OTTAWA — As a new year dawned, the government’s throne-speech commitments, unfurled just weeks earlier, were grabbing headlines and galvanizing the attention of federal policy-makers.
Then came the most serious public health crisis in recent memory.
The Trudeau government’s planned gun-control measures, assisted-dying legislation and efforts to advance reconciliation with Indigenous Peoples are taking a back seat, at least for now, to the all-consuming fight to help people weather COVID-19.
Even the federal budget, a fixture of the late-winter parliamentary agenda, has been delayed indefinitely as the virus monopolizes time and resources.
The minority mandate the Liberals received in the fall election is a starting point, not the final word, said the re-elected Liberal government’s December throne speech, read by the governor general.
“The government is open to new ideas from all parliamentarians, stakeholders, public servants and Canadians. Ideas like universal dental care are worth exploring, and I encourage Parliament to look into this.”
It seems any fresh ideas will now have to find space in an already jammed queue.
The Liberals campaigned on a commitment to outlaw military-style assault rifles, including the popular AR-15, saying guns designed to inflict mass human casualties have no place in Canada. They said owners of legally purchased firearms that fall under the ban would be offered fair-market prices through a buyback program.
The government also plans to empower provinces and cities to take steps to manage the storage and use of handguns within their individual jurisdictions, given that they have different needs and concerns.
PolySeSouvient, a leading voice for stricter controls, urged Public Safety Minister Bill Blair in November to take prompt steps, and the group now sees it as an opportunity lost.
“It’s a real shame that minister Blair did not act decisively and swiftly when he had the chance,” said Heidi Rathjen, co-ordinator of PolySeSouvient, which includes students and graduates of Montreal’s Ecole Polytechnique, where 14 women were gunned down in 1989.
It is one thing to allow online sales of regular hunting firearms and ammunition during the COVID-19 crisis, she said. “It is quite another to allow continued sale of military-style assault weapons in such a volatile context.”
Citing several online social media posts, Rathjen said the group worries a “typically American individualistic survivor mentality” is creeping into Canada.
“Assault weapons and panic-prone individuals in the midst of a pandemic are a very dangerous mix,” she said. “Indeed, you do not want to introduce guns designed for mass killing in a context of generalized high anxiety, with fears of economic meltdown and potential food shortages.”
Although the government is seized with addressing the pandemic, it remains resolute in its commitment to strengthening firearms control in Canada, said Mary-Liz Power, a spokeswoman for Blair.

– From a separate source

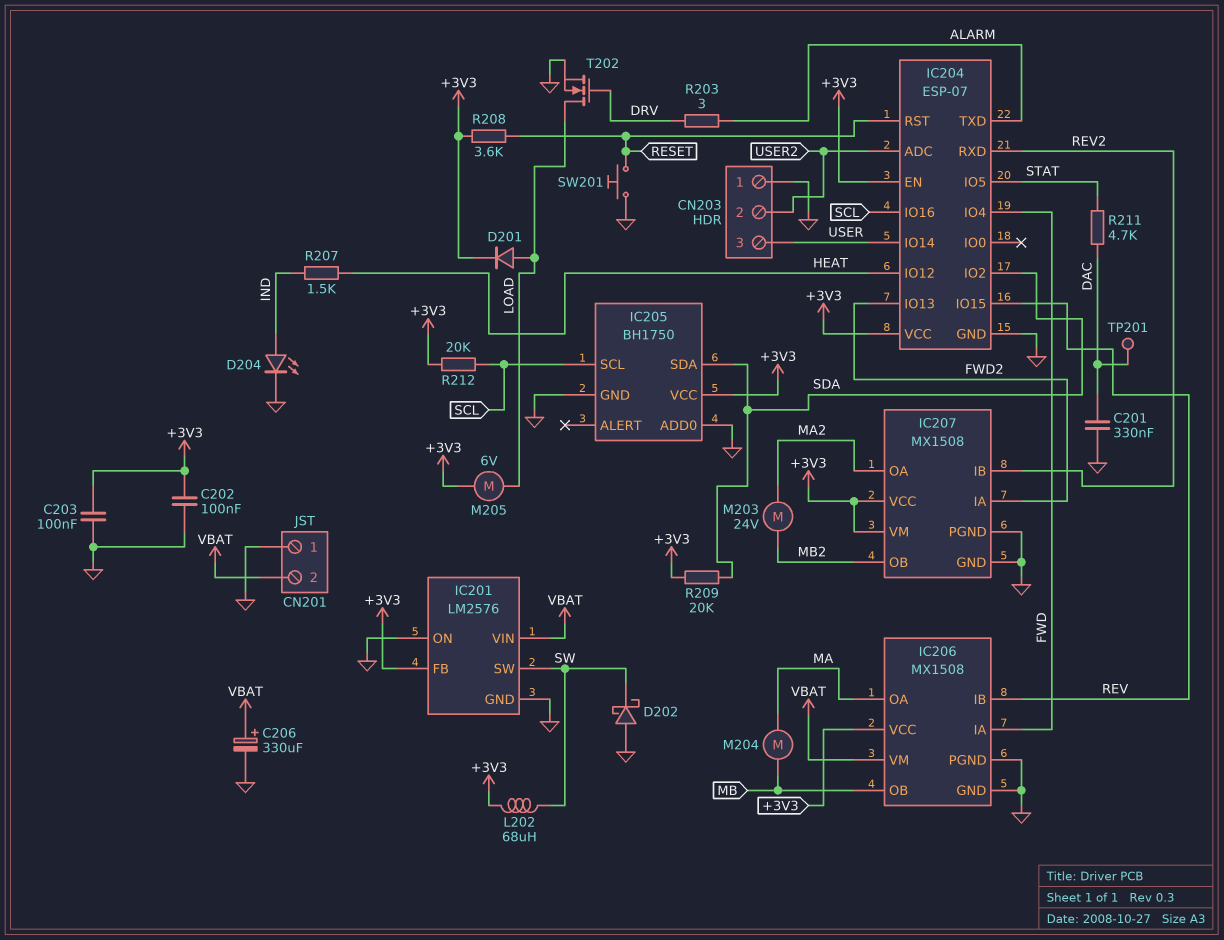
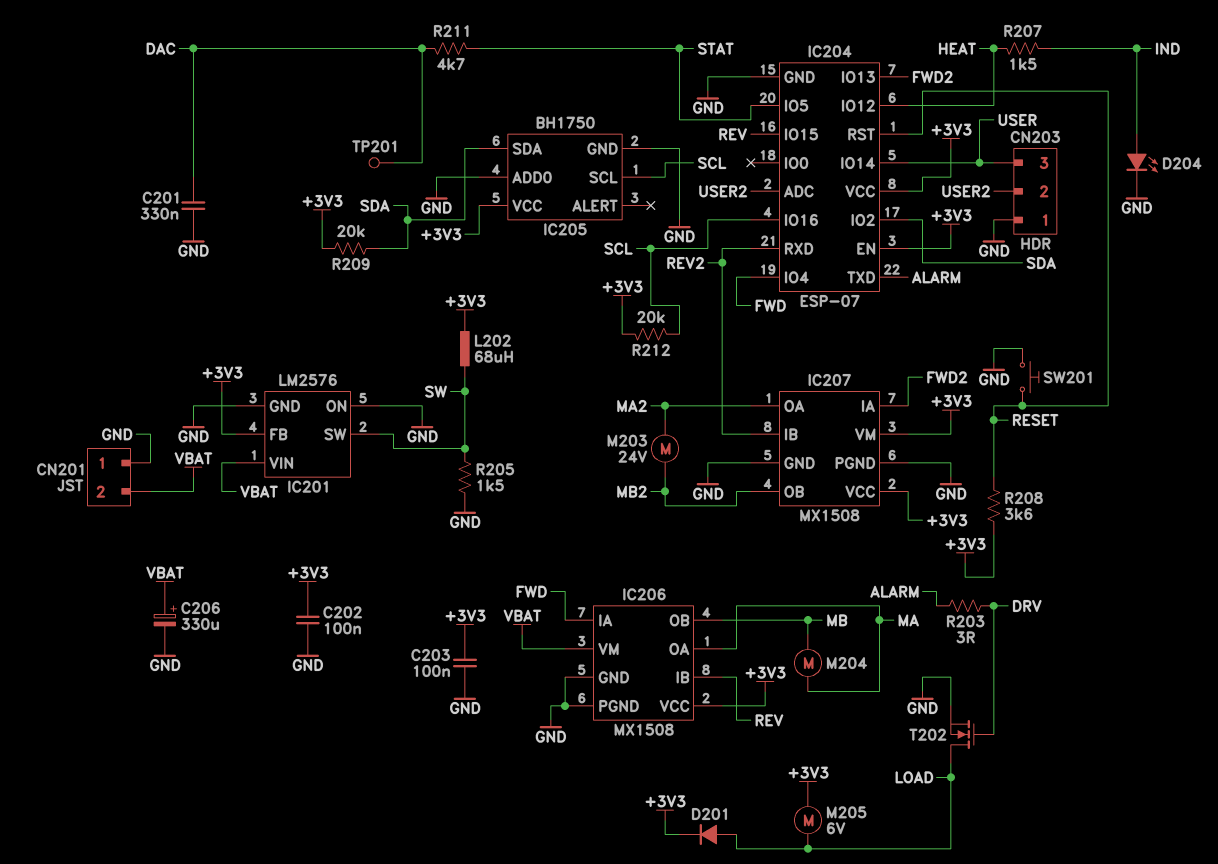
D202: schottky (A GND, K SW) -> none
R205: none -> 1.5k (GND, SW)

“Gun-control measures remain a crucial priority in this mandate,” she said. “We will be announcing details of our government’s plan to reduce gun violence in due time, which will come as each step is ready to be implemented.”
Bill C-7 would amend Canada’s law on medical assistance in dying, in response to a Quebec Superior Court ruling last September that struck down a provision restricting the procedure to those whose natural death is “reasonably foreseeable.”
The court initially gave the government until March 11 to change the law but last month granted an extension to July 11.
The bill was introduced in late February and was still in second-reading debate in the House of Commons when Parliament adjourned for the COVID-19 crisis.
There would appear to be little chance of it being approved by the new July deadline but Justice Minister David Lametti’s spokeswoman said no decision had yet been made about seeking another extension.
The Liberals promised to build on steps toward improving the lives of First Nations, Metis and Inuit in Canada by continuing to implement recommendations of the Truth and Reconciliation Commission as well as the inquiry into missing and murdered Indigenous women and girls.
The government also pledged legislation to implement the United Nations Declaration on the Rights of Indigenous Peoples in the first year of its new mandate.
Other initiatives include ensuring safe drinking water in First Nations communities and improving access to culturally relevant health care and mental health services.
Indigenous Services Minister Marc Miller said efforts are proceeding on the many recommendations of the missing-and-murdered inquiry.
“The COVID pandemic has really hit a number of ministries quite hard but that doesn’t prevent them from continuing their work in a number of super-important areas, of which this is one.”
Perry Bellegarde, national chief of the Assembly of First Nations, easily rhymes off the long list of Liberal promises to Indigenous Peoples.
“There are so many things that were in the throne speech that we pushed for that we still have to follow up on going forward,” Bellegarde said.
“But we know our energy and attention is on COVID-19 and this health-care threat to all of Canada, including First Nations people. We have to focus on that.”